Breaking Bad recap: “Fifty-One”

How long can Walt Jr. remain innocent?

Walter White Jr. (RJ Mitte)
Walter White Jr. (RJ Mitte)

Photograph by Ursula Coyote/AMC.

I’m interested in the speculation in the comments that Mike either a) has an informant in the DEA or b) is watching Lydia’s office. (As Shrek and Jasperinboston point out, the latter is more likely since Mike’s warning came so close to the DEA visit. Besides, we know from seasons past that even Mike—who was a senior member of Gus’ illicit enterprise—used to spend a lot of time sitting in cars surveilling the homes of his operatives.) Still, I can’t help wondering why Hank and Gomez felt the need to schlepp all the way to Houston just to arrest the warehouse foreman. It didn’t seem like they stuck around after the arrest; after all, the conference call was still happening when Lydia returned to her office. Isn’t there someone in the Houston DEA office who could transport the guy to Albuquerque, N.M., for them?
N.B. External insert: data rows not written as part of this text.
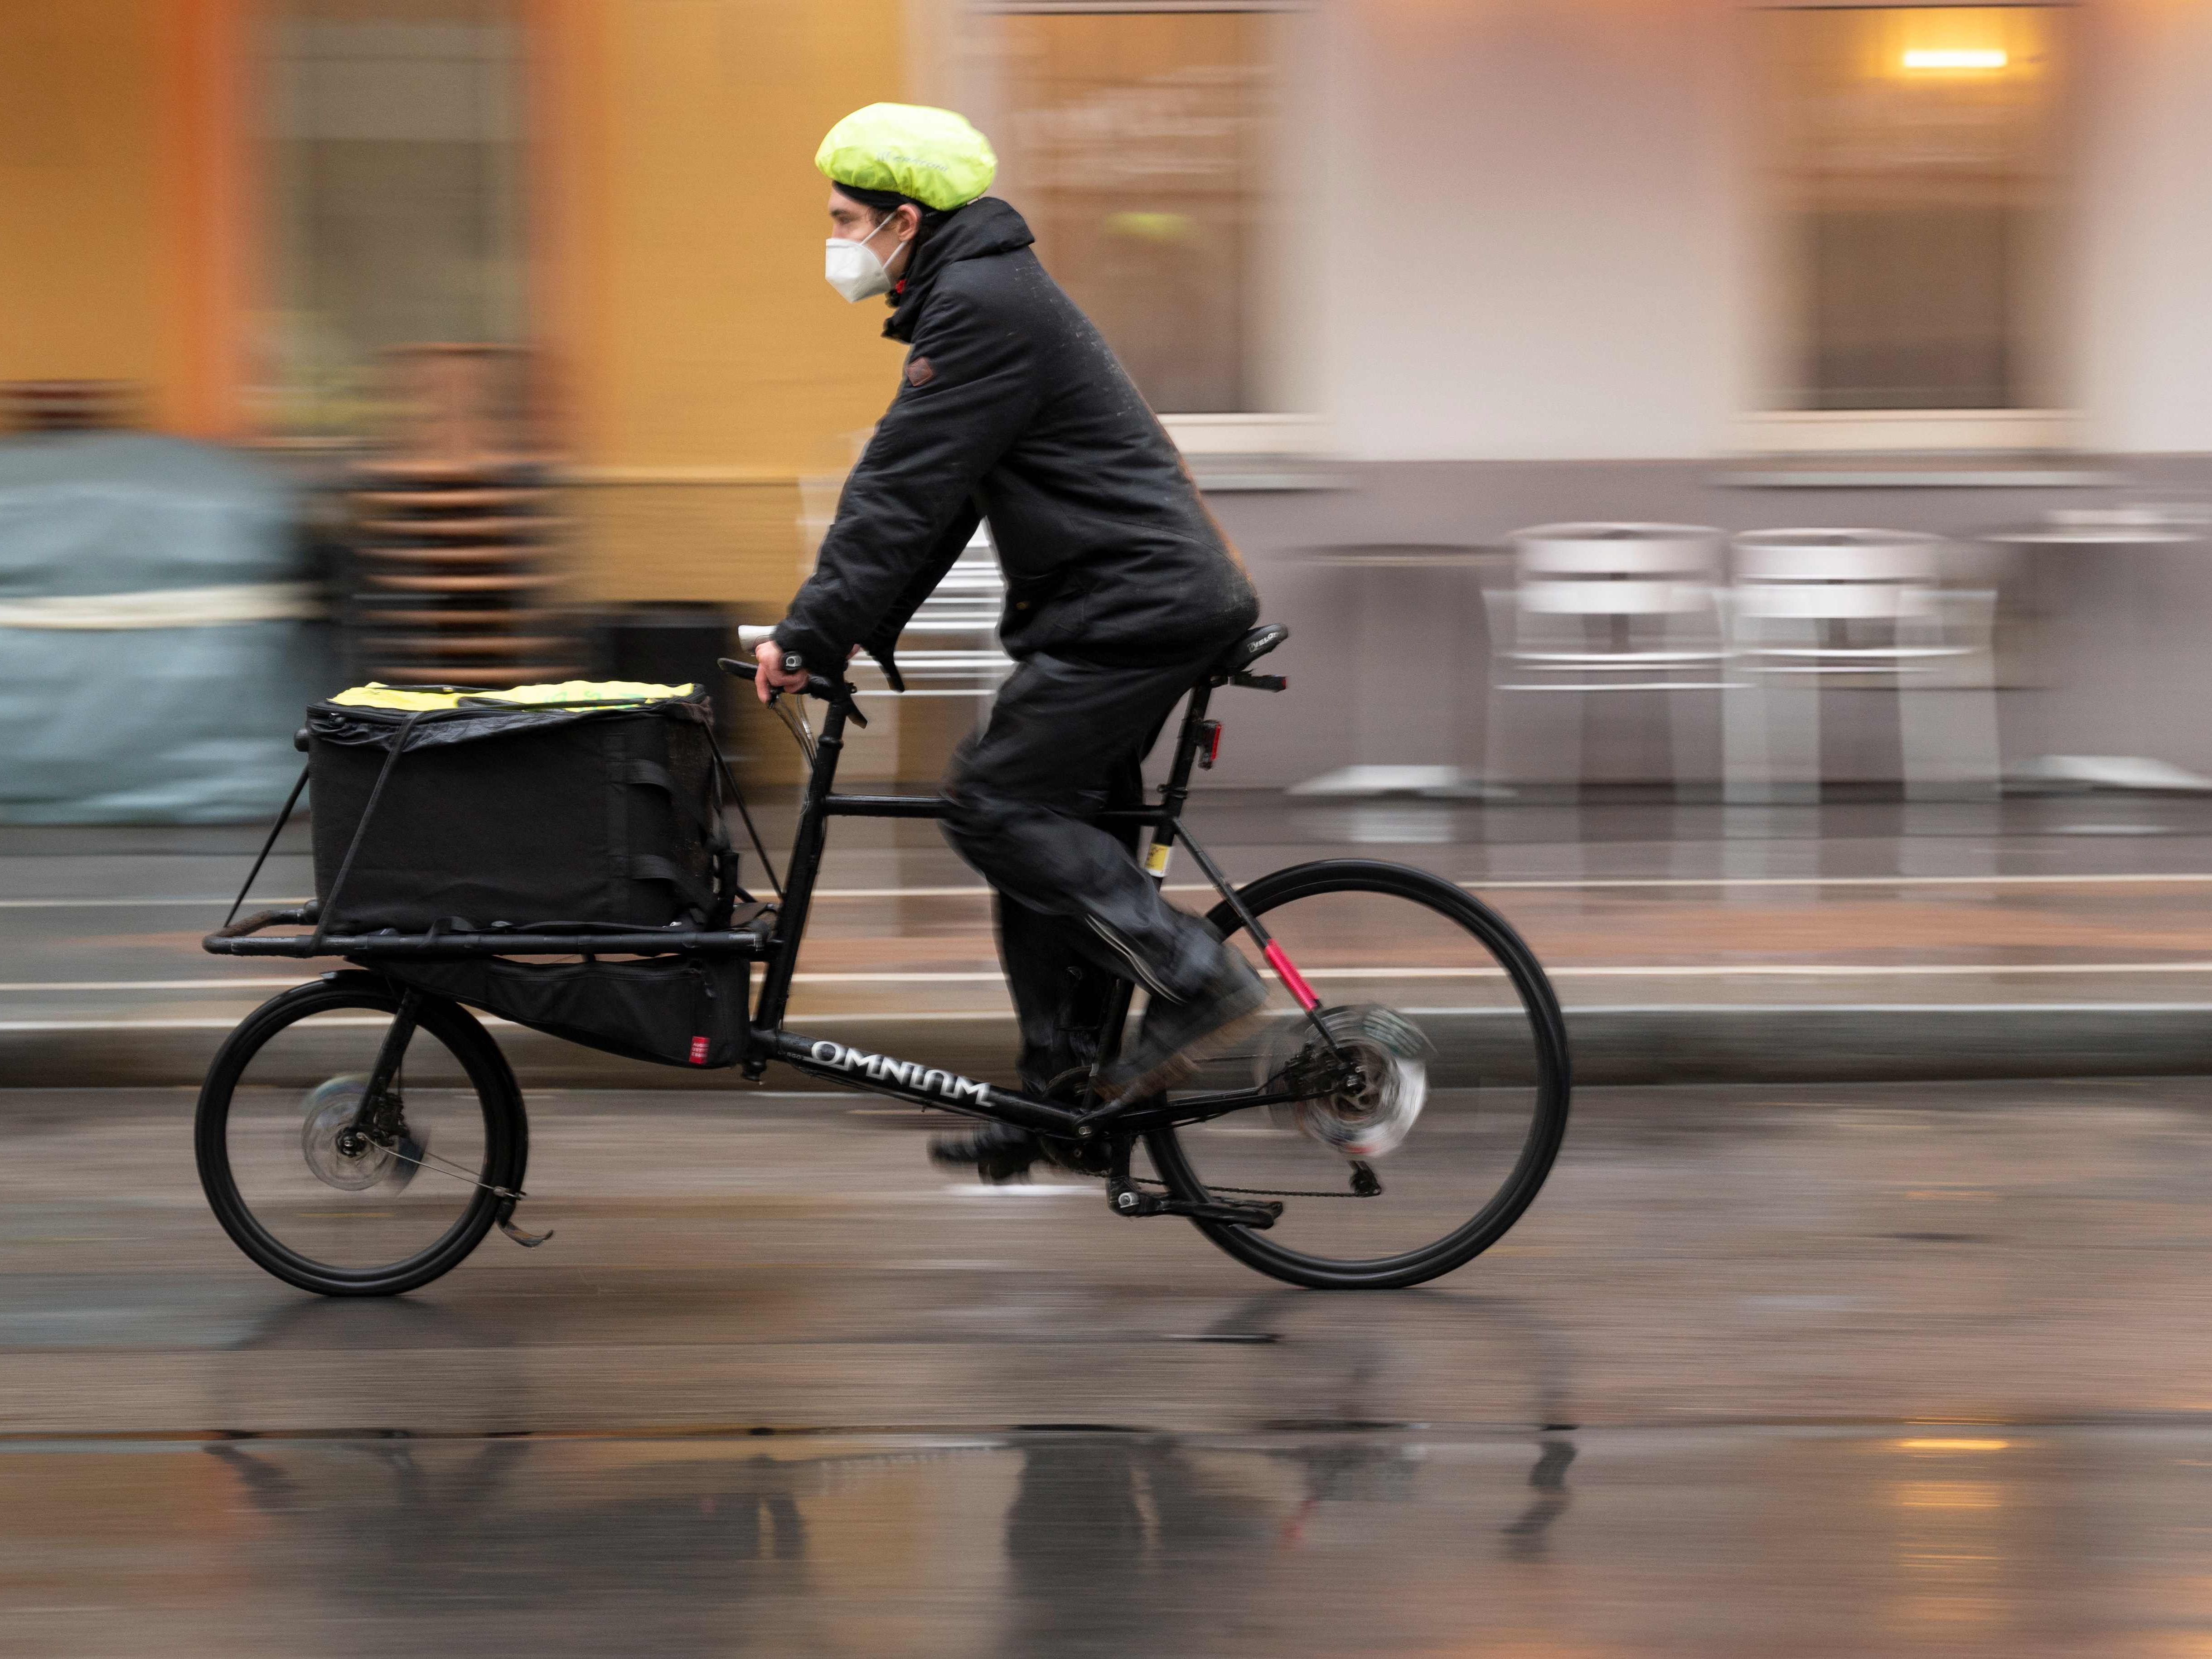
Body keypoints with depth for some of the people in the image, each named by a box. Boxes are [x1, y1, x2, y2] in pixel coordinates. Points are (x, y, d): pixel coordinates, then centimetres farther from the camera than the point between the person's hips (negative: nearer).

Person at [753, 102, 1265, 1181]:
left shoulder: (982, 305, -14)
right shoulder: (983, 294, 19)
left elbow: (904, 495, -18)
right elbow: (924, 498, 21)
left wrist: (811, 636, -15)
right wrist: (837, 635, 16)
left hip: (1134, 604, -11)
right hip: (1154, 596, 11)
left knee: (995, 806, -11)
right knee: (1053, 826, 12)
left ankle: (1198, 980, -13)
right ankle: (1060, 1100, 15)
I’m always surprised by the animosity some viewers feel toward Skyler. I completely disagree with commenter Cb Eli, who says every episode “that focuses on Skyler’s whining is a real snoozer”—apart from anything else, Skyler wasn’t “whining,” nor was the episode a snoozer—but I was interested in his suggestion (I very much doubt that a woman would propose such a thing, but correct me if I’m wrong) that Walt should ditch Skyler “and update to a new, younger model of wife.”

Aging was a big part of the characters’ motivation this episode. Yes, the Heisenberg hat set Walt thinking of his cooler, meaner alter ego, but it was also the car repair guy telling him that he would get another 200,000 miles on the Aztek. Now in his sixth decade, Walt can’t take the prospect of many more years sitting in the driver’s seat of a boring, sensible car.

And it was when Walt told Walter Jr. that he would teach him how to drive doughnuts that Skyler really started to worry about the kids. It’s amazing that Walter Jr. hasn’t suspected his father of being a criminal—he fell for the gambling story hook, line, and sinker apparently. But how long can he remain innocent once he’s in a fancy car paid for by drug money and his dad is showing him how to break the law? By the way, I didn’t realize that one needed to be taught how to drive doughnuts, but it’s surely relevant that Walt trashed the red sports car last season by circling round and round and then crashing it. I also can’t help remembering that it was in the Season 4 episode “Cornered,” in which Walt first bought that car for Walter Jr., that Skyler drove to the Four Corners and tossed a coin to figure out whether to stay with her husband. The coin landed in Colorado twice, but she still went home to him. Now it seems she’s regretting that choice.